Instruções de trabalho
Reproduza sem alterações, no trecho sobre bancos e petróleo na Amazônia, tudo o que vai de "Alguns bancos se" até "gerenciar esse risco.".

Alguns bancos se mobilizaram para lidar com sua cumplicidade na destruição da Amazônia. Em maio de 2022, o BNP Paribas se comprometeu a não mais financiar ou investir em empresas que produzem a partir de reservas de petróleo e gás na Amazônia ou que desenvolvem infraestruturas relacionadas, tornando-se o primeiro grande banco a adotar a exclusão geográfica do petróleo e gás na floresta amazônica. Em dezembro de 2022, o HSBC alterou suas políticas para excluir todos os novos serviços de financiamento e assessoria a qualquer cliente para a exploração, avaliação, desenvolvimento e produção de projetos envolvendo petróleo e gás no Bioma Amazônico. Esses dois bancos, juntamente com alguns outros, estão dando sinais importantes de que precisam estar dispostos a rever sua relação com a destruição da Amazônia e tomar medidas para gerenciar esse risco.

O relatório é acompanhado pela primeira base de dados pública em que se pode pesquisar todos os bancos envolvidos com o setor de petróleo e gás na Amazônia por meio de financiamentos diretos e indiretos. A base de dados Amazon Banks Database baseia-se em pesquisas anteriores realizadas pelo Stand Research Group sobre financiamento ao comércio e políticas de ESR dos bancos. A base de dados é uma lista abrangente dos bancos envolvidos em acordos de subscrição de empréstimos e títulos para empresas envolvidas na exploração e produção (upstream) e no armazenamento, comércio e transporte (midstream) de petróleo e gás na Amazônia. Essa base de dados estará disponível publicamente a partir de 25 de julho em Exit Amazon Oil and Gas.

Listagem exibida
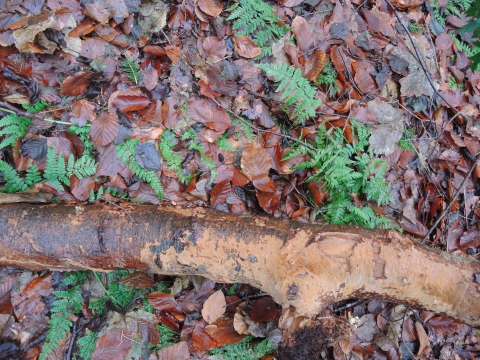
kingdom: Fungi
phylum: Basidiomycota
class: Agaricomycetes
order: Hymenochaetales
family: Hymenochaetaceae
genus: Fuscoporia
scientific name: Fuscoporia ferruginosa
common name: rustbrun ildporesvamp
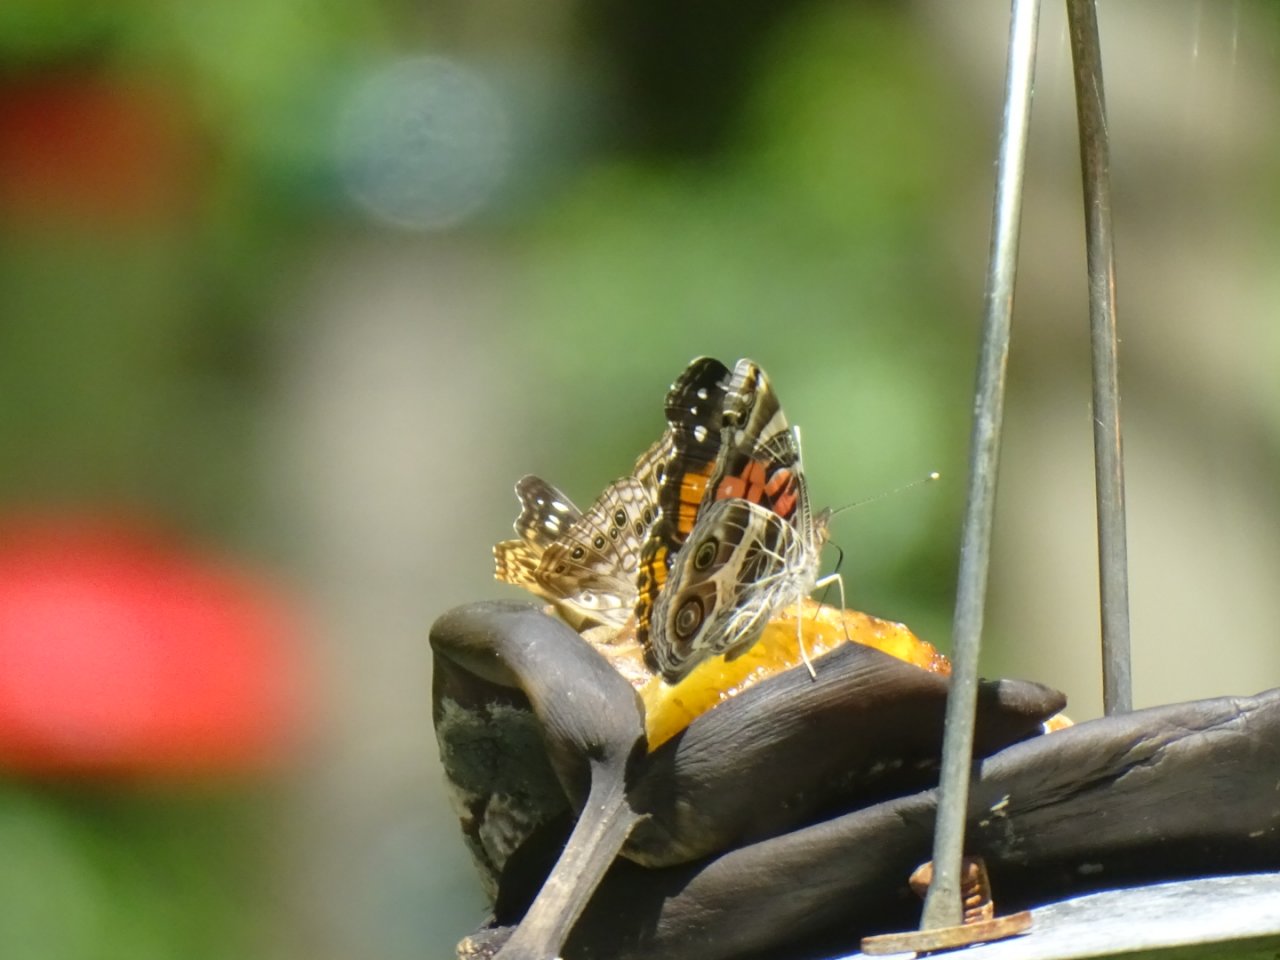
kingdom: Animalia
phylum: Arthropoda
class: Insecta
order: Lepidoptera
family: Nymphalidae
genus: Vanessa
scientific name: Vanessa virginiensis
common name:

Resultado do exercício
Alguns bancos se mobilizaram para lidar com sua cumplicidade na destruição da Amazônia. Em maio de 2022, o BNP Paribas se comprometeu a não mais financiar ou investir em empresas que produzem a partir de reservas de petróleo e gás na Amazônia ou que desenvolvem infraestruturas relacionadas, tornando-se o primeiro grande banco a adotar a exclusão geográfica do petróleo e gás na floresta amazônica. Em dezembro de 2022, o HSBC alterou suas políticas para excluir todos os novos serviços de financiamento e assessoria a qualquer cliente para a exploração, avaliação, desenvolvimento e produção de projetos envolvendo petróleo e gás no Bioma Amazônico. Esses dois bancos, juntamente com alguns outros, estão dando sinais importantes de que precisam estar dispostos a rever sua relação com a destruição da Amazônia e tomar medidas para gerenciar esse risco.